Under the motto “I love GTC” (GTC stands for “city shopping mall”) and at the initiative of the Association of Architects of Macedonia, more than 4000 people in a single day signed the petition against the transformation of the modernist city mall, while on the afternoon of 15 June 2013 several thousand turned up to form a human chain around it. In a country where the political spectrum is divided across ethnic lines, this mobilization of citizens was also an act of patching up across cemented lines of division. In a local protest which followed soon afterwards, citizens from the Chair municipality, carrying banners written in both Albanian and Macedonian, protested in front of the municipality against the decision to hand over parts of their park to private investors for building of collective apartment blocks. Fighting against the destruction of green spaces in the city has its pre-history in many similar protests in the past – most notably against the cutting down of the decades-old trees on Ilindenska Street in 2009 and the destruction of the park near the Old Railway Station in April of 2013 in the middle of the night and in the presence of armed police forces.

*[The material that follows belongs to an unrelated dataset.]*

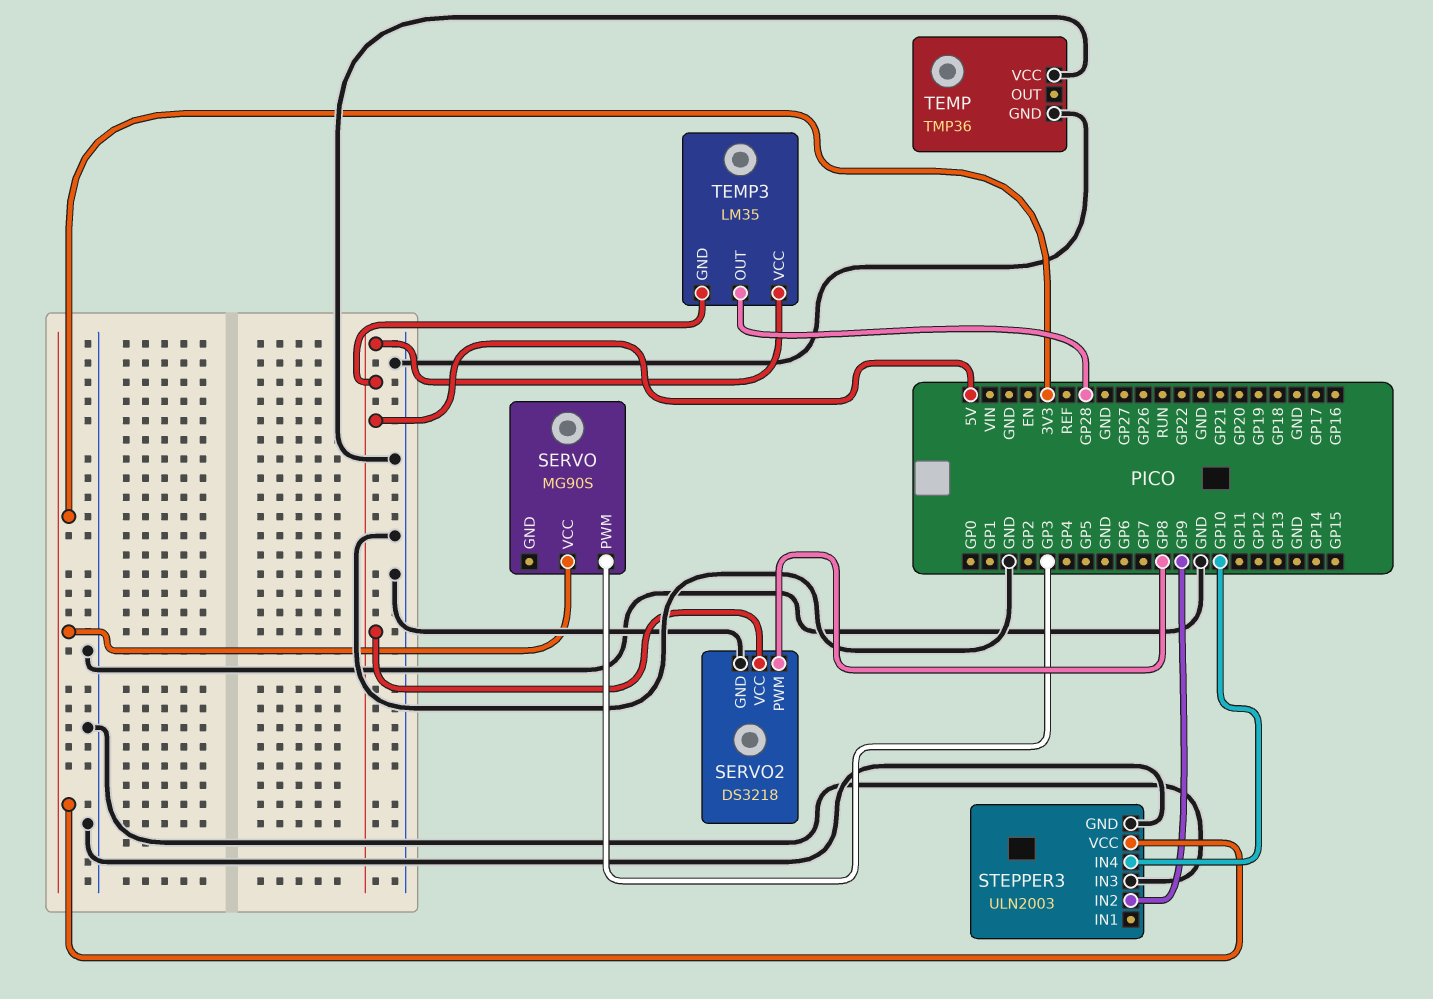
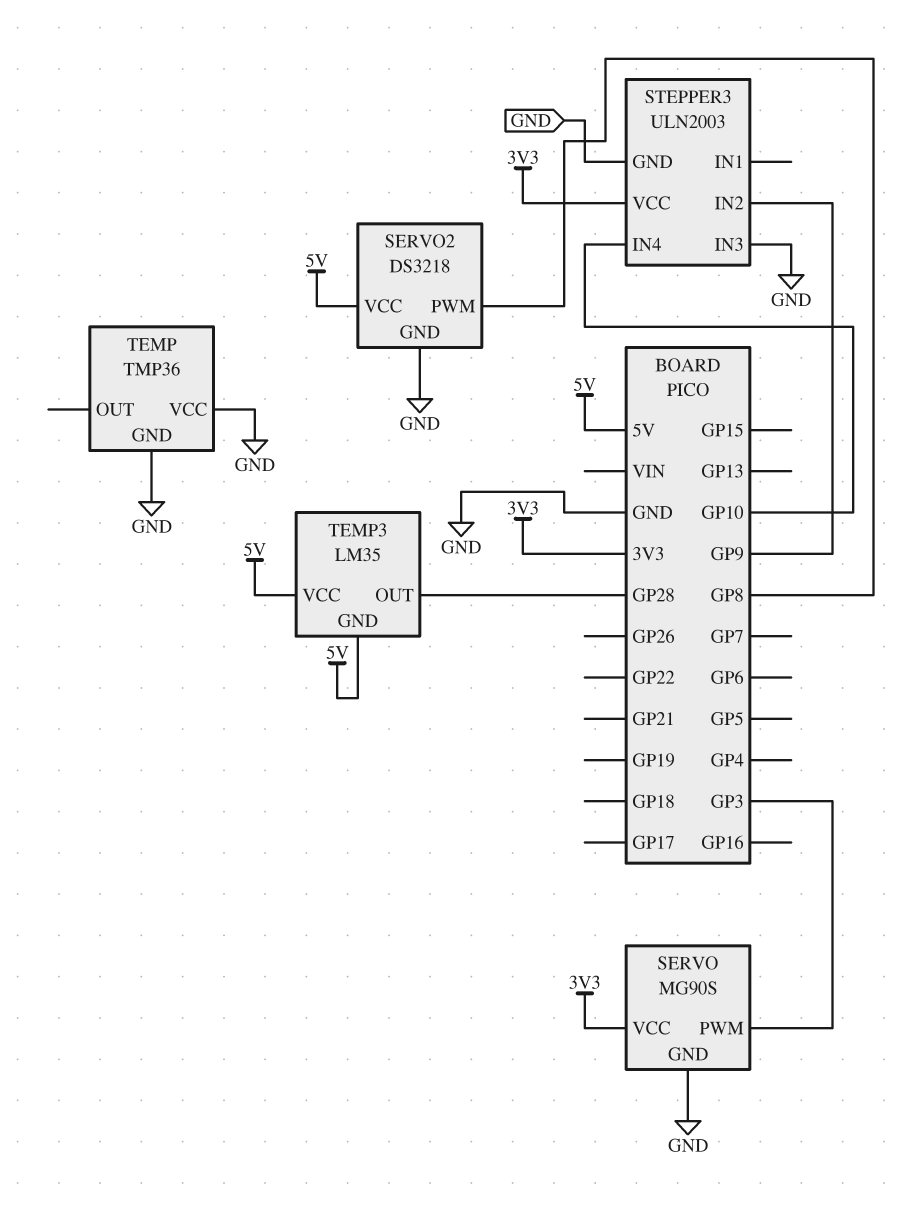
SERVO pin GND: none -> GND

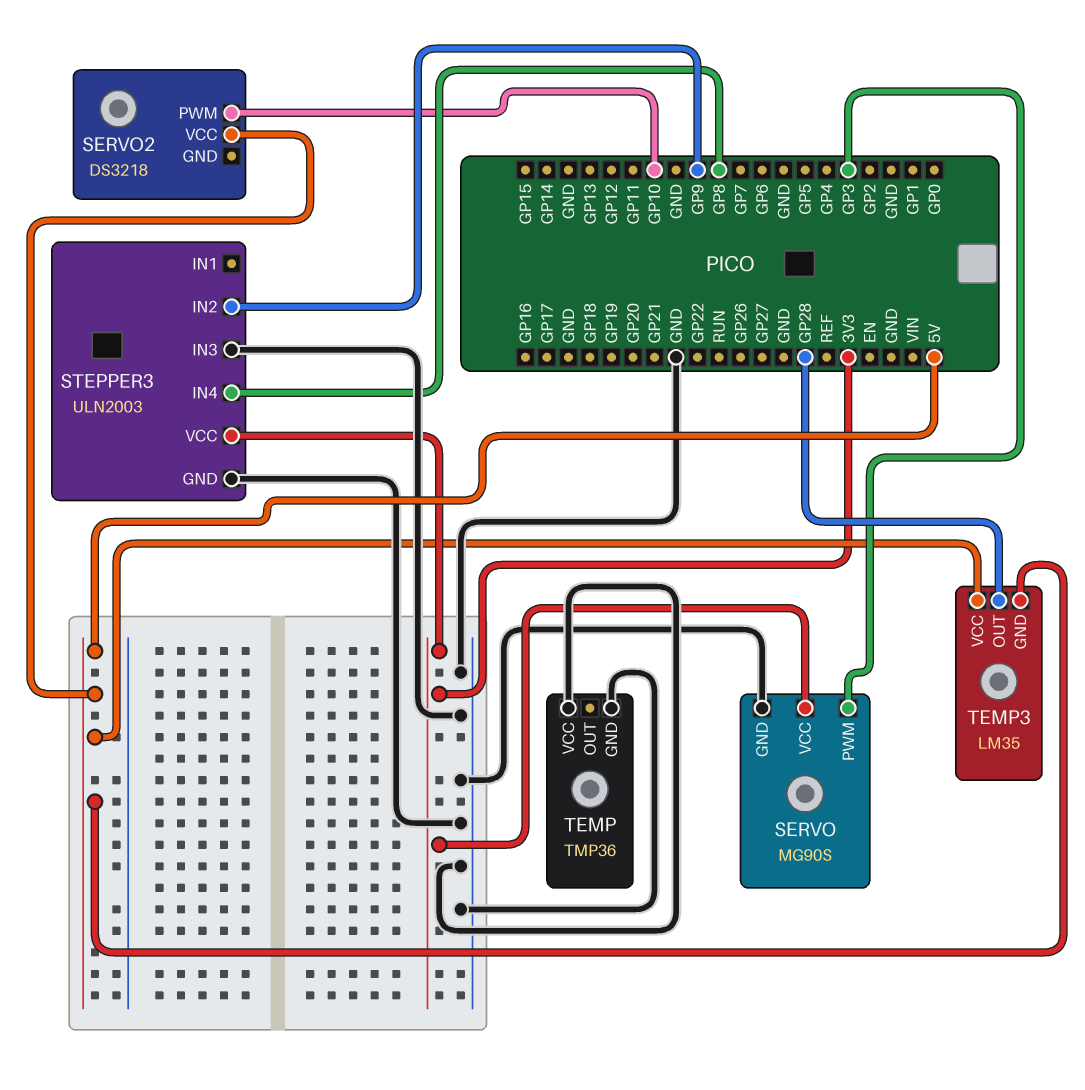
SERVO2 pin GND: GND -> none
SERVO2 pin PWM: GP8 -> GP10
STEPPER3 pin IN4: GP10 -> GP8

Benevolent criticism centred on the fact that the GTC initiative was belated and came at a time when most of the city centre had already been transformed beyond recognition. Citizens have pointed to the brutal alienation of the city, violation of basic urban planning principles, of intrusion into their intimate cartographies and life stories, and most notably of large-scale corruption.
However, new forms of activism in the form of alternative educational city tours have emerged recently as a way to reclaim old, forgotten “sites of memory” from the antifascist liberation struggle. For instance, on the occasion of the 70th anniversary of the liberation of Skopje on 13 November 2014, a group of civil society activists organised an ‘educational tour through the historical locations of 13 November 1944’, as a response to the state policies of purposefully neglecting the antifascist monuments, museums and surviving veterans.
What is more, the city authorities completely removed a monument commemorating the massacre of nine civilians in the city centre by the retreating German army in 1944 because the monument did not fit into the newly redesigned square where the statue of Philip II dominates the skyline. These spontaneous gatherings serve to map the contours of a context-specific counter-memory, if understood as a “collective practice of relearning of forgotten, suppressed, and excluded histories”.
Regardless of the context-specific background of Skopje’s urban battles, there is a trans-national story of urban activism to be told, from Istanbul to London, in particular targeting undemocratic practices of usurpation of public/green spaces either by authoritarian leaders or private investors (see Occupy LSX Oral History Trail). A wave of neo-conservative politics, tendencies of desecularization, corruption, control over media and growing social and economic gaps actually form the background of public discontent, creative activism and urban sociality and cross-ethnic solidarity. Indeed, the mapping of a new historical narrative onto the capital’s face has come at the cost of hundreds of millions of Euros of public money (official figures are at 208 million) and without a wider public debate and transparent decision-making. At the same time, Skopje remains one of the most polluted cities in Europe, the income inequality gap is among the highest in the post-socialist world and most of the young are trying to find ways to leave the country. Political elites seem to overlook the fact that “the past cannot give us what the future has failed to deliver”.